When I hear the phrase, ‘shared society’ it immediately brings to mind those ‘quiet bat people’ Nicola Murray wanted to appeal to in The Thick of It. But the truth is the quiet bat people are as unattainable to Theresa May as they were to Malcolm Tucker.
So what is the definition of a ‘shared society?’ Mrs May explains that the ‘shared society’ is one that “doesn’t just value our individual rights but focuses rather more on the responsibilities we have to one another; a society that respects the bonds of family, community, citizenship and strong institutions that we share as a union of people and nations; a society with a commitment to fairness at its heart.”
For the love of God, (and I mean that literally), really do I have to explain this? Society is made up of the bonds of family, community, citizenship and strong (civil) institutions and it is Government and State that must respect those bonds and interfere with them as little as possible. I don’t know what PM May means by a society that respects the bonds etc, etc, but when I say it, I mean the State should keep its filthy, dirty hands off bonds of family and community.

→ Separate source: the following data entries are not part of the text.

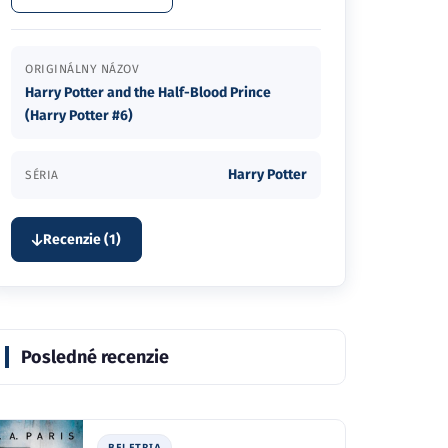
ORIGINÁLNY NÁZOV
Harry Potter and the Half-Blood Prince
(Harry Potter #6)
Harry Potter
SÉRIA
Recenzie (1)
Posledné recenzie
BELETRIA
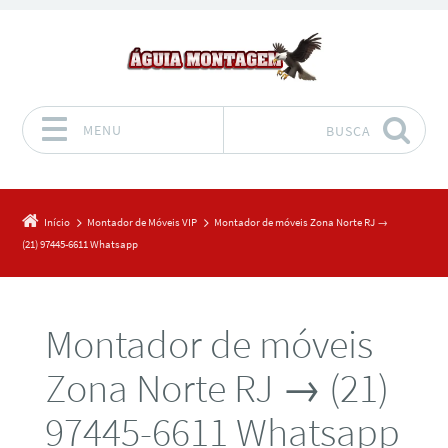
MENU
BUSCA
Pular para o conteúdo
Início
Montador de Móveis VIP
Montador de móveis Zona Norte RJ →
(21) 97445-6611 Whatsapp
Montador de móveis
Zona Norte RJ → (21)
97445-6611 Whatsapp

Government cannot make these bonds stronger – it can only leave them alone and interfere as little as possible. It can stop penalising marriage and motherhood in the tax system, for instance. That would be a good start.
What we have seen instead it is the explosion of Government regulation and in particular the welfare state that has seen these bonds of family and community weakened.

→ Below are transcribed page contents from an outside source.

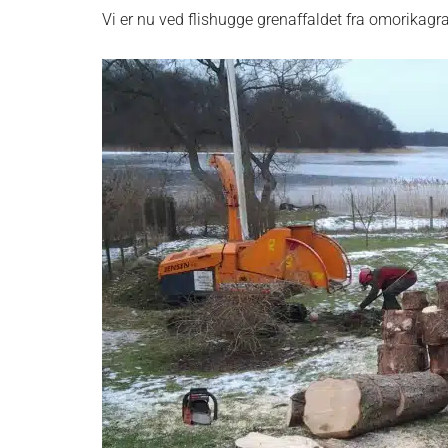
Vi er nu ved flishugge grenaffaldet fra omorikagr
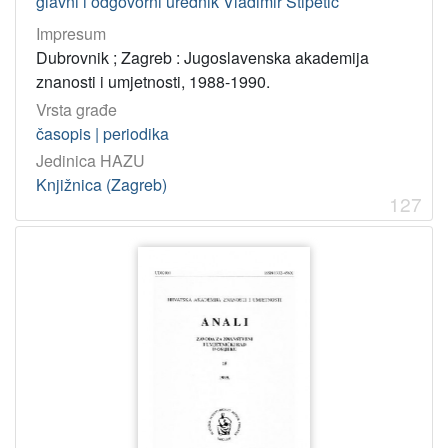
glavni i odgovorni urednik Vladimir Stipetić
Impresum
Dubrovnik ; Zagreb : Jugoslavenska akademija
znanosti i umjetnosti, 1988-1990.
Vrsta građe
časopis | periodika
Jedinica HAZU
Knjižnica (Zagreb)
127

The State has all but destroyed the married family for the working-class (the group that need marriage the most) and robbed hundreds of thousands of working class boys of responsible fathers in the home.
It is government regulation of housing and land that has stopped house building (another thing May mentions a lot) and it was the state takeover of the education that has it in its poor shape now. Resurrecting grammar schools is really just papering over the cracks of the whole rotten state system.

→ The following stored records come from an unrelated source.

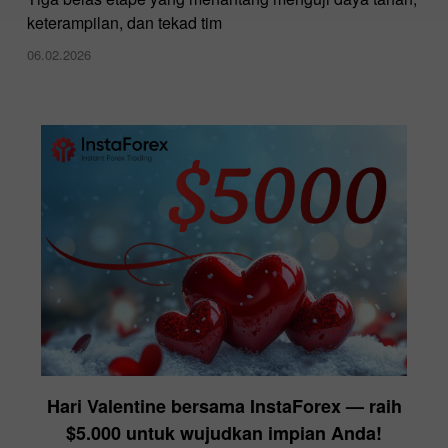
keterampilan, dan tekad tim
06.02.2026
Hari Valentine bersama InstaForex — raih
$5.000 untuk wujudkan impian Anda!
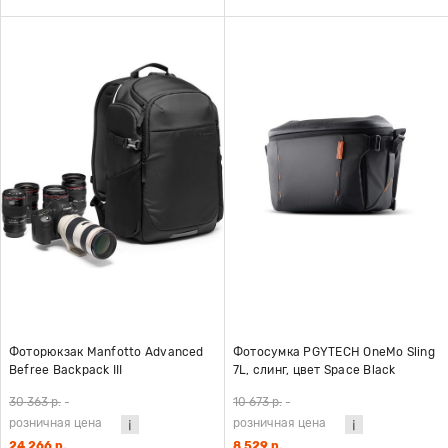
Фоторюкзак Manfotto Advanced
Фотосумка PGYTECH OneMo Sling
Befree Backpack III
7L, слинг, цвет Space Black
30 363 р.
-
10 673 р.
-
розничная цена
розничная цена
24 266 р.
8 529 р.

It is the disgraceful NHS – the most socialist healthcare system in the world – that is now condemned as a humanitarian crisis by the Red Cross. Now, although I think this is a political message from the Red Cross, if things are really that bad surely it shows us the State makes hideous health systems?
Just read James Bartholomew’s book The Welfare State We Are In to see what a mess the State has made of the family, health and education in particular.
But worse than that is the helplessness and dependence a large State generates among the citizenship. Every group has a new demand upon the public purse. They want the State look after their pre-school kids with more ‘free childcare,’ they want the State to look after the granny and granddad with more ‘free social care’, as well as state-provided education, health and housing. It never ends.
So thanks but no thanks, Theresa May. I’m not really up for your ‘shared society.’ I’d much prefer the little platoons every time.